■ ACTION ITEM ■
Among the entries below, only the lines from the one with "As proposed, the" through the one with "The two sides" are to be retyped, exactly and without pictures.

■ TASK DATA ■
++++++++++++++++++++

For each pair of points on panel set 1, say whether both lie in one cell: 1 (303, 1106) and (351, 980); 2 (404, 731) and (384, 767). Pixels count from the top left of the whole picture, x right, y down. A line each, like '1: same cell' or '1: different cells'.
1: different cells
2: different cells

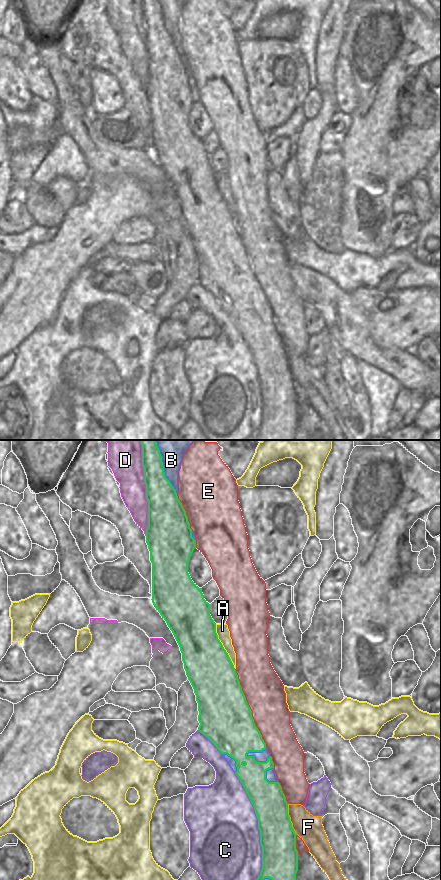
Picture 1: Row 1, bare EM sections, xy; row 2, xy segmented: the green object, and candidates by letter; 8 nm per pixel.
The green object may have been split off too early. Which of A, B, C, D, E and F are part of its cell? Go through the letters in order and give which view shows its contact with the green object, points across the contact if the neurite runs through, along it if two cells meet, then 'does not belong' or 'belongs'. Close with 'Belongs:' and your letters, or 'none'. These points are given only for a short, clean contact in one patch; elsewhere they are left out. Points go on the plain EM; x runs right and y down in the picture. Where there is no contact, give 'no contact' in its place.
A: contact in xy; does not belong
B: contact in xy; does not belong
C: contact in xy; does not belong
D: contact in xy; does not belong
E: contact in xy; does not belong
F: contact in xy; does not belong
Belongs: none

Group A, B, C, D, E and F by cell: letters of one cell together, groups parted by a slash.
A / B / C / D / E / F

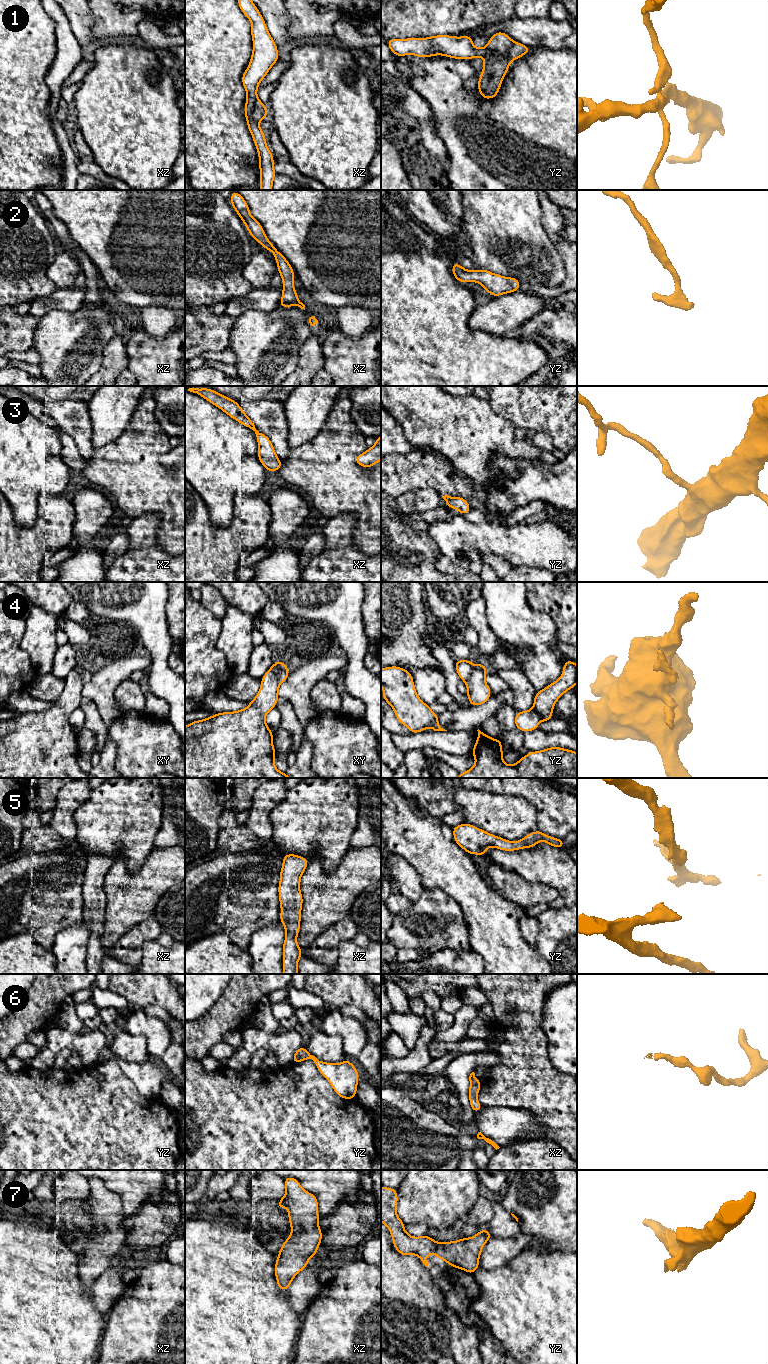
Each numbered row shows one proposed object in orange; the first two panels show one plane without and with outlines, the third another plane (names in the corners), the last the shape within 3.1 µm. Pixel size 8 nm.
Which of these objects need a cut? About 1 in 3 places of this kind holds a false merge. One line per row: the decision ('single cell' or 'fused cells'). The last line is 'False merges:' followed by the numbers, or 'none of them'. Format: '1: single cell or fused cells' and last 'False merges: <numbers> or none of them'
1: fused cells
2: single cell
3: single cell
4: fused cells
5: single cell
6: single cell
7: single cell
False merges: 1, 4

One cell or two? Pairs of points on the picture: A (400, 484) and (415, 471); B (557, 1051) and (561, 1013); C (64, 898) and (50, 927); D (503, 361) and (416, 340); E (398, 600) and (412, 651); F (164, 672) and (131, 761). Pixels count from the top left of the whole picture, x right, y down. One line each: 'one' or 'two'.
A: one
B: one
C: one
D: one
E: one
F: two

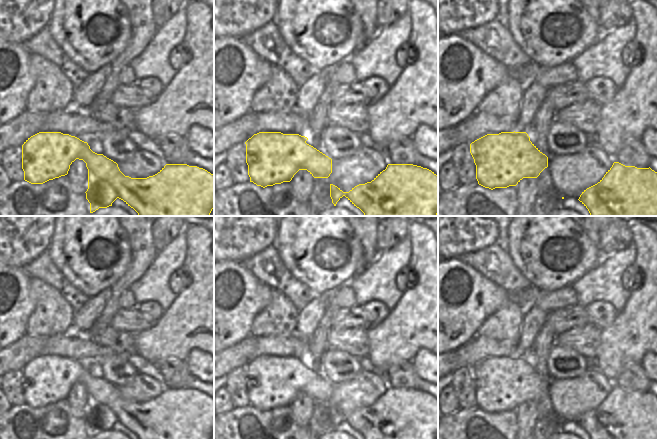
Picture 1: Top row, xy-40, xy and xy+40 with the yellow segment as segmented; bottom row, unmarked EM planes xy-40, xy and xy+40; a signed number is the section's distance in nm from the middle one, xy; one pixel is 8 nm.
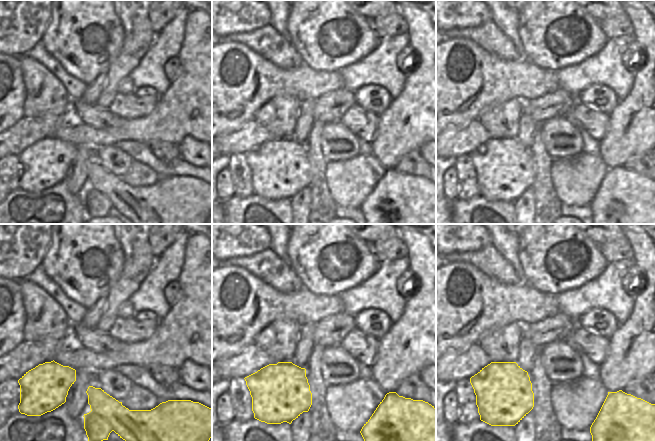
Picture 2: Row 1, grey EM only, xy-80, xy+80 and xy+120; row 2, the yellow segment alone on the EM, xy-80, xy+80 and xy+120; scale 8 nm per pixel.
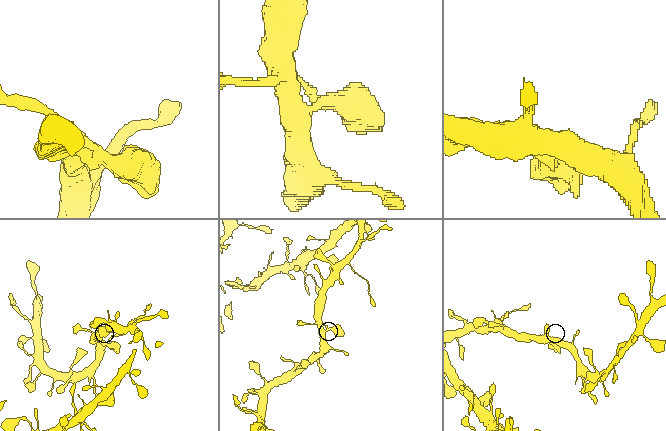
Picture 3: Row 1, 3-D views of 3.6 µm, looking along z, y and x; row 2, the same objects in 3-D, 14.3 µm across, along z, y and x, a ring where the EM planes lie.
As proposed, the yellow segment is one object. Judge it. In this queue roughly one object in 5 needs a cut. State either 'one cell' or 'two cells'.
one cell

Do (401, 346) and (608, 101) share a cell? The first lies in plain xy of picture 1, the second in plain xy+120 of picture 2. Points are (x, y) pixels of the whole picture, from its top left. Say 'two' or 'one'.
two

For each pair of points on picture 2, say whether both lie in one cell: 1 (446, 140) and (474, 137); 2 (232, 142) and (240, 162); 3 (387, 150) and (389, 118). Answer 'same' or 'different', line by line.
1: same
2: different
3: same

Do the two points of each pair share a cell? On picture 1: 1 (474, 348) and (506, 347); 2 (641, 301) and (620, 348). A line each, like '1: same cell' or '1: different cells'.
1: same cell
2: same cell

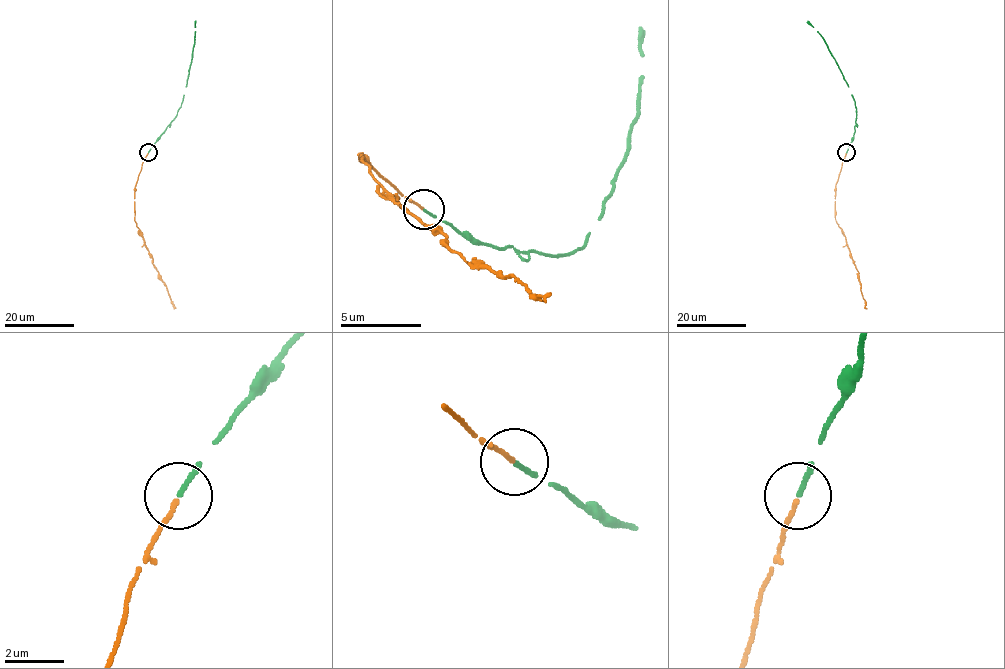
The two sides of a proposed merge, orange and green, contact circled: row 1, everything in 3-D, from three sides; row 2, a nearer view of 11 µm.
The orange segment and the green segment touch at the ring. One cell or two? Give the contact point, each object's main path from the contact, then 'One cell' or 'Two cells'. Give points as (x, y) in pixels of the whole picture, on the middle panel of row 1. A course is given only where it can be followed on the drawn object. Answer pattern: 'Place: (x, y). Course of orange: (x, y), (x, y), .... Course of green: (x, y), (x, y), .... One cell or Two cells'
Place: (423, 209). Course of orange: (422, 210), (362, 157), (394, 198), (426, 226), (435, 226), (467, 263), (495, 275), (512, 275), (544, 303). Course of green: (422, 210), (475, 243), (544, 255), (577, 251), (601, 214), (637, 117), (646, 32). One cell

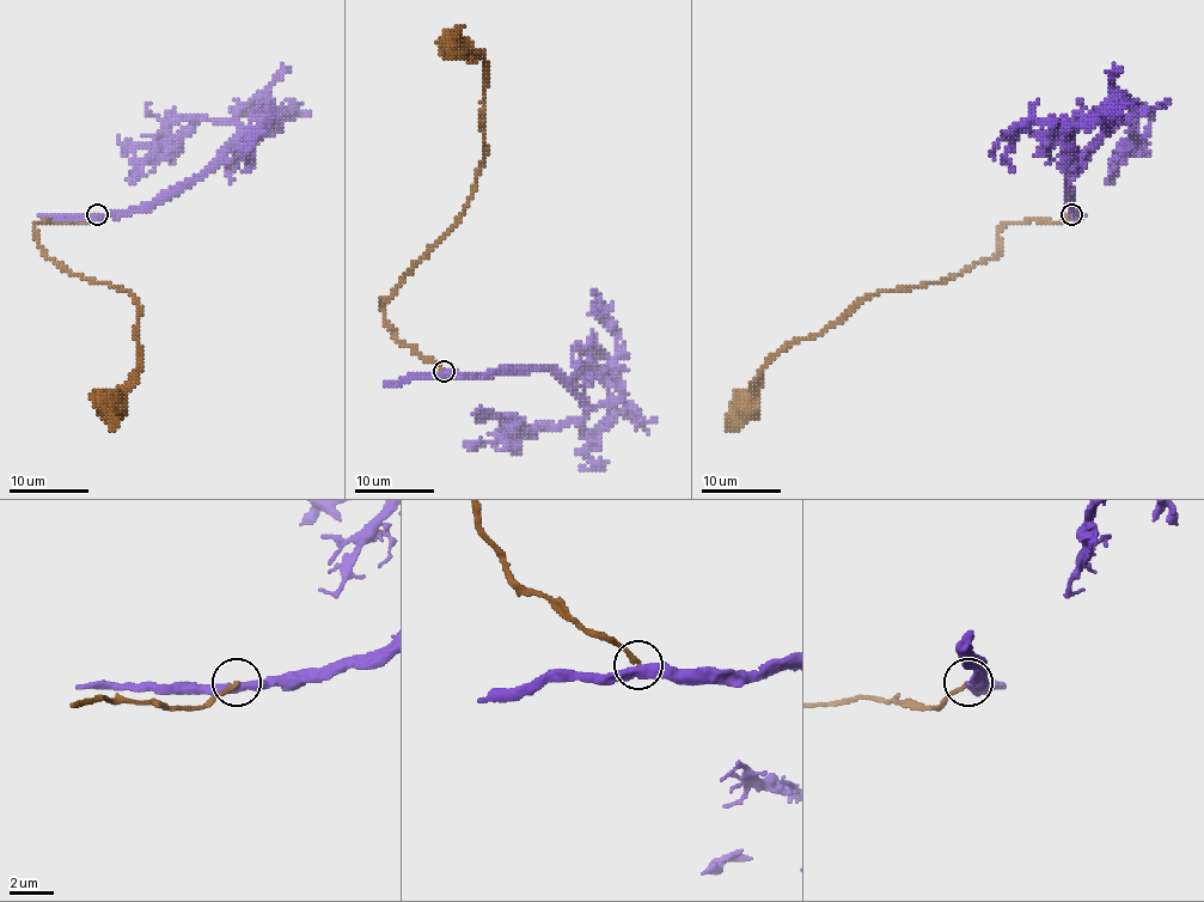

++++++++++++++++++++

■ REPLY ■
As proposed, the yellow segment is one object. Judge it. In this queue roughly one object in 5 needs a cut. State either 'one cell' or 'two cells'.
one cell

Do (401, 346) and (608, 101) share a cell? The first lies in plain xy of picture 1, the second in plain xy+120 of picture 2. Points are (x, y) pixels of the whole picture, from its top left. Say 'two' or 'one'.
two

For each pair of points on picture 2, say whether both lie in one cell: 1 (446, 140) and (474, 137); 2 (232, 142) and (240, 162); 3 (387, 150) and (389, 118). Answer 'same' or 'different', line by line.
1: same
2: different
3: same

Do the two points of each pair share a cell? On picture 1: 1 (474, 348) and (506, 347); 2 (641, 301) and (620, 348). A line each, like '1: same cell' or '1: different cells'.
1: same cell
2: same cell

The two sides of a proposed merge, orange and green, contact circled: row 1, everything in 3-D, from three sides; row 2, a nearer view of 11 µm.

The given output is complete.